Voici le  magnifique programme qu’il nous a présenté :

C.P.E. Bach : Sonate en la mineur
C.P.E. Bach : Sonate-Rondo en ut mineur
Brahms : Quatre Klavierstücke opus 119
Beethoven : Sonate pour piano n°31 en la bémol majeur opus 110
Brahms : Sonate pour piano n°3 en fa mineur opus 5

D’aucuns disent « Il comprend tout, il voit tout !... Et lorsque Christian Zacharias joue, c'est clair, net, précis, limpide... il arrive même à nous faire supposer que l'œuvre est facile... et lorsque j'ai la chance de pouvoir aller l'entendre, aucune note ne m'échappe... et ces notes-là, elles sont belles !... » Nous ne pouvons qu’acquiescer car nous avons assisté à un festin musical.

 

Dans la  salle grandiose de l’hôtel du Lac il y a cette fenêtre qui, à la façon chinoise s’ouvre sur une chute d’eau silencieuse, des bambous de différentes espèces, des roches  et des mousses. Recueillement.  Le piano à queue trône devant cet espace poétique du jour qui décroît cependant que s’allument des  illuminations  nocturnes discrètes. Discrète aussi, l’arrivée du pianiste dont le jeu léger des pièces de C.P.E Bach fait penser à des gouttelettes frémissantes, des bruissements d’ailes, de la délicatesse, des annotations cristallines. Il y a des quintes et des trilles humoristiques, des ricochets farceurs, un ballet de pattes de souris. Dans le second morceau les babillages de notes contrastent avec des accords nets et denses d’une magnifique sonorité.  Sous des dehors O combien austères, le pianiste développe toute la finesse de la musique de façon presque juvénile. Une vraie dentelle ancienne.

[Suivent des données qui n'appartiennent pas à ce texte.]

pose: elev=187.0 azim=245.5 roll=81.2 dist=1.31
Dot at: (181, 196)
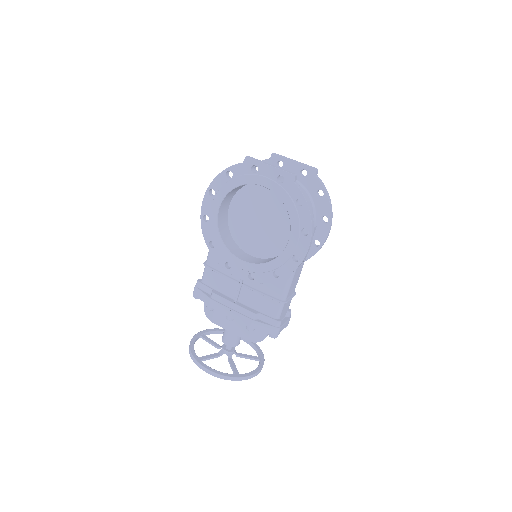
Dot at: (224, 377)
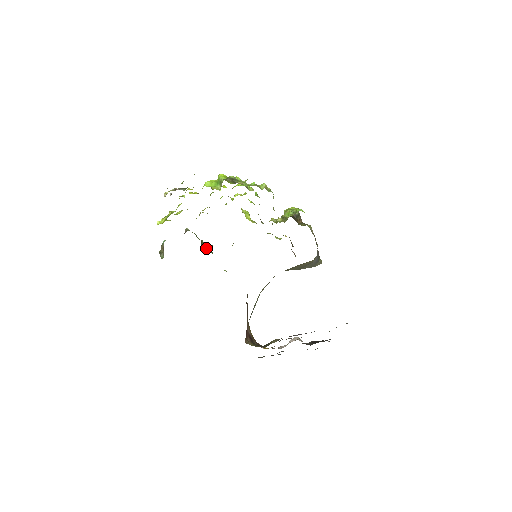
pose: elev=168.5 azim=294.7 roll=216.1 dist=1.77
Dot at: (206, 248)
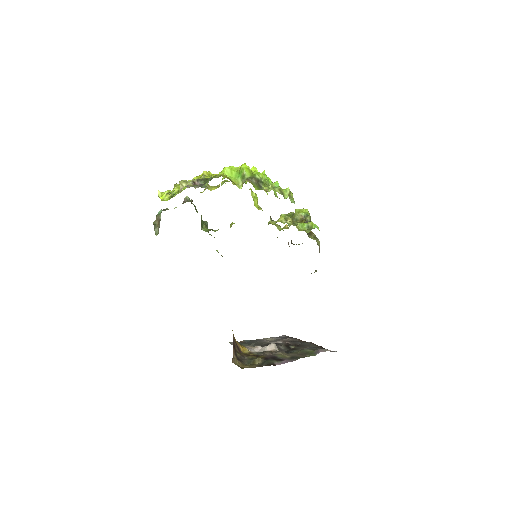
Dot at: (204, 226)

Avec l’opus 119 de Brahms c’est la confidence qui prime, la douceur et même la langueur, tout en ne se départant jamais de cette légèreté lumineuse du début du concert. Le deuxième mouvement s’accélère, une danse ou une berceuse ? Flots de  romantisme et cela se termine comme  le rayon vert à la surface de la mer ou l’observation attendrie d’une respiration endormie. Le 3eme mouvement emporte dans des rêves ou des chimères lâchées comme un troupeau joyeux. Le final reprend passionnément les thèmes de l’ouverture.

 

On aurait pu penser que pour Beethoven, le pianiste oserait une certaine violence de sentiments. Au contraire, ses doigts sont des étoiles filantes, les notes, des cascades de voie lactée… Une musique de grande légèreté encore qui semble évoquer l’innocence pure de l’enfant. La main droite énonce des notes claires tandis que la gauche étouffe sa puissance. Puis les portes claquent, un adolescent découvre la fermeté d'accords rebelles.  Le troisième mouvement devient sombre, empreint de mélancolie. L’âge d’or révolu ? La perte de l’insouciance. Sous ses doigts on assiste à la naissance d’accents très profonds soudains révélés au monde. Méditation. Puis il a ce retour au thème principal : temps retrouvé ? Crescendo de bonheur, élan de tendresse, plénitude même. Et malgré des accords écrasants aux accents de Fatum, le final est un jaillissement de notes joyeuses débordantes et libres. Le public est sous le charme. Autant de douceur, des mains de ce grand homme viril étonnent. Une fabrique de bonheur et de beauté.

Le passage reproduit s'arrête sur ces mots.